In the peer-reviewed study, “How a raindrop gets shattered on biological surfaces”, published on 8 June in Proceedings of the National Academy of Sciences of the United States of America (PNAS), biological and environmental engineer Sunghwan Jung, from Cornell University in New York, Seungho Kim, and their colleagues analyzed how different animals and plants ward off the potential threat of falling raindrops.
“Getting hit with raindrops is the most dangerous event for this kind of small animal,” said Sunghwan Jung.
The scientist explains that besides the force of impact itself, the rain can upset an insect’s flight momentum, or strip birds of their warmth.
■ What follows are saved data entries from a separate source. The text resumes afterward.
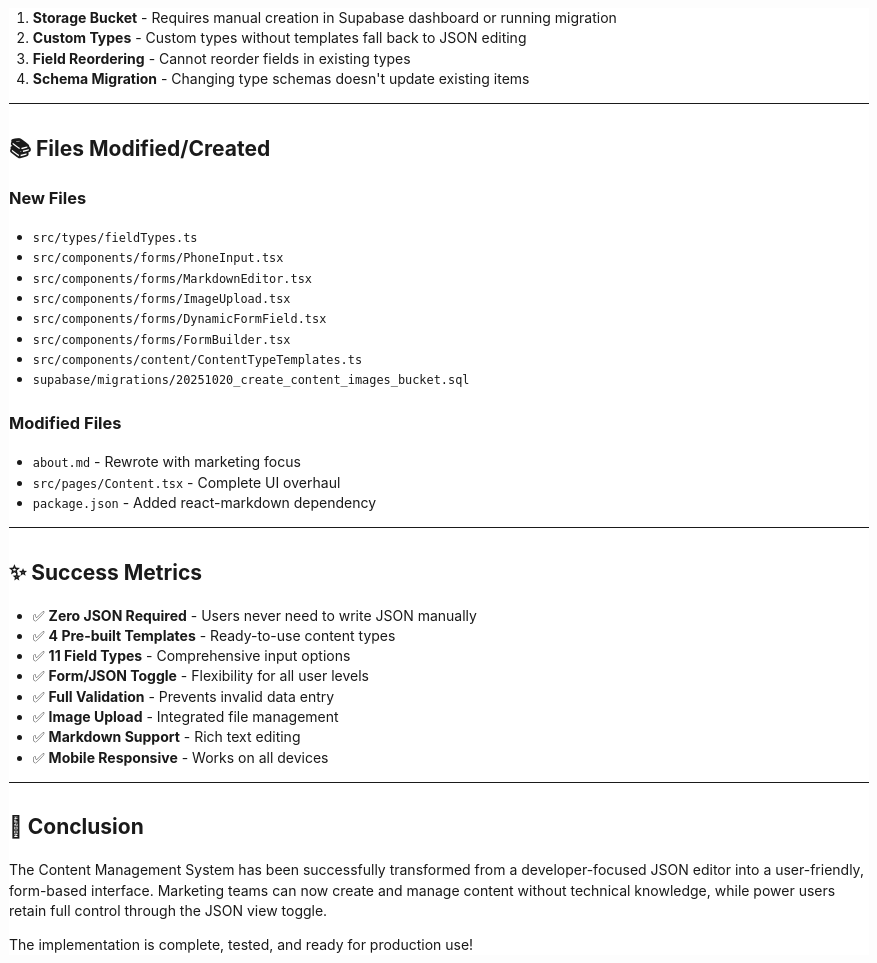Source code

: 1. **Storage Bucket** - Requires manual creation in Supabase dashboard or running migration
2. **Custom Types** - Custom types without templates fall back to JSON editing
3. **Field Reordering** - Cannot reorder fields in existing types
4. **Schema Migration** - Changing type schemas doesn't update existing items

---

## 📚 Files Modified/Created

### New Files
- `src/types/fieldTypes.ts`
- `src/components/forms/PhoneInput.tsx`
- `src/components/forms/MarkdownEditor.tsx`
- `src/components/forms/ImageUpload.tsx`
- `src/components/forms/DynamicFormField.tsx`
- `src/components/forms/FormBuilder.tsx`
- `src/components/content/ContentTypeTemplates.ts`
- `supabase/migrations/20251020_create_content_images_bucket.sql`

### Modified Files
- `about.md` - Rewrote with marketing focus
- `src/pages/Content.tsx` - Complete UI overhaul
- `package.json` - Added react-markdown dependency

---

## ✨ Success Metrics

- ✅ **Zero JSON Required** - Users never need to write JSON manually
- ✅ **4 Pre-built Templates** - Ready-to-use content types
- ✅ **11 Field Types** - Comprehensive input options
- ✅ **Form/JSON Toggle** - Flexibility for all user levels
- ✅ **Full Validation** - Prevents invalid data entry
- ✅ **Image Upload** - Integrated file management
- ✅ **Markdown Support** - Rich text editing
- ✅ **Mobile Responsive** - Works on all devices

---

## 🎉 Conclusion

The Content Management System has been successfully transformed from a developer-focused JSON editor into a user-friendly, form-based interface. Marketing teams can now create and manage content without technical knowledge, while power users retain full control through the JSON view toggle.

The implementation is complete, tested, and ready for production use!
Accordingly, these organisms have to come up with means of dodging contact with raindrops as much as they can.
To look into just how this is achieved, the team used a high-speed camera that captures from 5,000 to 20,000 frames per second to study the impact of water falling onto butterflies, moths, dragonflies, gannet feathers, and katsura leaves.
While there had been similar studies before, they had based their observations on drop impacts at speeds much lower than real raindrops, which can reach up to 10 metres (33 feet) per second.
The new study went further, analyzing water falling on their subjects at high speeds.
In the process of the research, different impact dynamics resulting from the impact with the rain were recorded.
The team discovered that as rain collides with the surface of a leaf or a butterfly wing, it hits microscopic spikes that generate shock-like waves through the drop.
AP Photo / Mel Evans
A car drives slowly in the rain on an icy rural road Sunday, Jan. 18, 2015, near Newtown, Pa.
As the waves interfere with each other, they force the rain drop to take on a wrinkled pattern as it spreads, with different thicknesses across its volume.
Due to the wave effect, at the instant when the drop is ready to bounce away, the spikes on the surface of the wing poke holes through the water.
The drop, accordingly, ruptures into tiny fragments.
As a nanoscale-structured wax layer on the natural surfaces also aids in repelling the water, coupled with the fragmentation of the drop itself the effect reduces the contact time between liquid and surface by up to 70 per cent, claims the study.
As this slashes the amount of heat and momentum transfer, this could be a game-changer for insects who desperately require some warmth in their muscles to be able to fly away from predators.
“By having these two-tiered structures – one microscale (the rough bumpy structure) and the other nanoscale (the wax structure), these organisms can have a super hydrophobic [water-repelling] surface,” explained Jung.
Kim and colleagues also caught these fragmented rain shards smuggling pathogenic fungal spores – revealing how fungi can use plant defences to enhance their own dispersal powers.
“This is the first study to understand how high-speed raindrops impact these natural hydrophobic surfaces,” said Jung.
Underscoring that the research into how the micro-spikes on butterfly wings shatter raindrops could be used by engineers to develop more advanced waterproofing materials.
“There’s a huge market for these kinds of surfaces,” said Jung.